Friday 3 May 2013

No Man is an Island

By Artur Suski, S.J. 


A couple of recent guest lectures in a Grade 12 Philosophy class on “the Self” have prompted me to do some reading on the topic of “Human Nature”. In the philosophy curriculum, the unit on “the Self” mostly focuses on the philosophy of Réné Descartes and that of G.W.F. Hegel. There’s no such thing as pretending to know what Hegel was writing about; I tried my best, and I had my hands full. Nevertheless, the discussion on these two philosophers is rather fascinating.

On the one hand, Descartes thinks that we have the completely autonomous, self-sustaining, independent human being; one can find his identity and truest self through self-introspection. On the other hand, Hegel thinks that human being only becomes a human being, and continues to develop as one, through his interaction with other human beings and with the rest of creation. One needs all of creation for essentially all aspects of human development. While Descartes certainly gives credit to the help of family and culture as one grows and matures, this can only go so far. At a certain point, these become obstacles and prevent us from truly becoming our truest selves. Hegel, however, is quick to point out that there never can be a self at any stage without its relationships with other selves.

Many Catholic thinkers since Hegel have built on Hegel’s philosophy through the use of explicitly Catholic ideas. For example, this theme can be found in Pope Benedict XVI’s encyclical Caritas in Veritate (CV), where the Pope states: “As a spiritual being, the human creature is defined through interpersonal relations. The more authentically he or she lives these relations, the more his or her own personal identity matures. It is not by isolation that man establishes his worth, but by placing himself in relation with others and with God” (CV 53). Furthermore, from the pastoral constitution of the Second Vatican Council, Gaudium et Spes (GS), it is stated that “man...cannot fully find himself except through a sincere gift of himself" (GS 24). This is going beyond simply “receiving” from the other; we must also give ourselves to others for their sake! These capture the whole of Jesus’ mission of service: to love one another is to serve each other in all charity.

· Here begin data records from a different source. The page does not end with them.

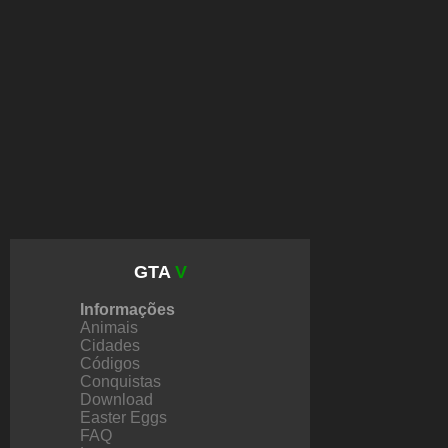
GTA
V
Informações
Animais
Cidades
Códigos
Conquistas
Download
Easter Eggs
FAQ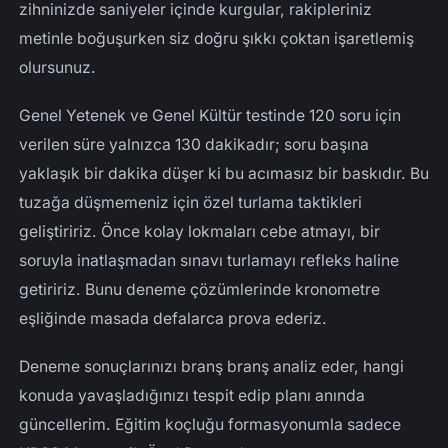
zihninizde saniyeler içinde kurgular, rakipleriniz
metinle boğuşurken siz doğru şıkkı çoktan işaretlemiş
olursunuz.
Genel Yetenek ve Genel Kültür testinde 120 soru için
verilen süre yalnızca 130 dakikadır; soru başına
yaklaşık bir dakika düşer ki bu acımasız bir baskıdır. Bu
tuzağa düşmemeniz için özel turlama taktikleri
geliştiririz. Önce kolay lokmaları cebe atmayı, bir
soruyla inatlaşmadan sınavı turlamayı refleks haline
getiririz. Bunu deneme çözümlerinde kronometre
eşliğinde masada defalarca prova ederiz.
Deneme sonuçlarınızı branş branş analiz eder, hangi
konuda yavaşladığınızı tespit edip planı anında
güncellerim. Eğitim koçluğu formasyonumla sadece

These concepts help to paint a very dynamic picture of human nature. It is not something static once it is being defined. It is rather something organic that has the potential to mature through our daily encounters. These interactions, however, may have positive or negative effects on us. Through our interactions with people of good will, we grow and are edified; but through our interactions with people of bad will, we become worse. As the saying goes, “you become what you contemplate”.

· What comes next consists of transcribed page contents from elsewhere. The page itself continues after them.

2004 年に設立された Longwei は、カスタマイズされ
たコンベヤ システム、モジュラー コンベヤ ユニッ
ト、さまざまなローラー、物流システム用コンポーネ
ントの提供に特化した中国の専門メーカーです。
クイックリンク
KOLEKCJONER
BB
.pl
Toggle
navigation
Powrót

Thankfully, this means that we have the power to help others get out of their dark moments in life – hence our efforts to go out into the darkened world with the Light of Christ. It is perhaps no surprise that Pope John Paul II made it a point to pray for every person before they met. He knew that each encounter was unique and had the power to change him; so he prayed for the other and for himself, that he would have the grace to bring Jesus to the other. As for our own life of faith, we undergo big and small transformations as we encounter the person of Jesus Christ, be it through Scripture, the Sacraments, or each other. Some are more open to this encounter, and the changes seen on them seem quicker and more dramatic; others go in with a hardness of heart, and are not affected by the encounter.

Given all these, we must ask ourselves: how do we approach our relationship with God? With each other? With creation? The grace that we ought to pray for, then, is to be conscious of God’s formative work on us by means of all our relationships. It is also a grace to recognize that we also collaborate with God to help form others. What kind of influence do we want to be?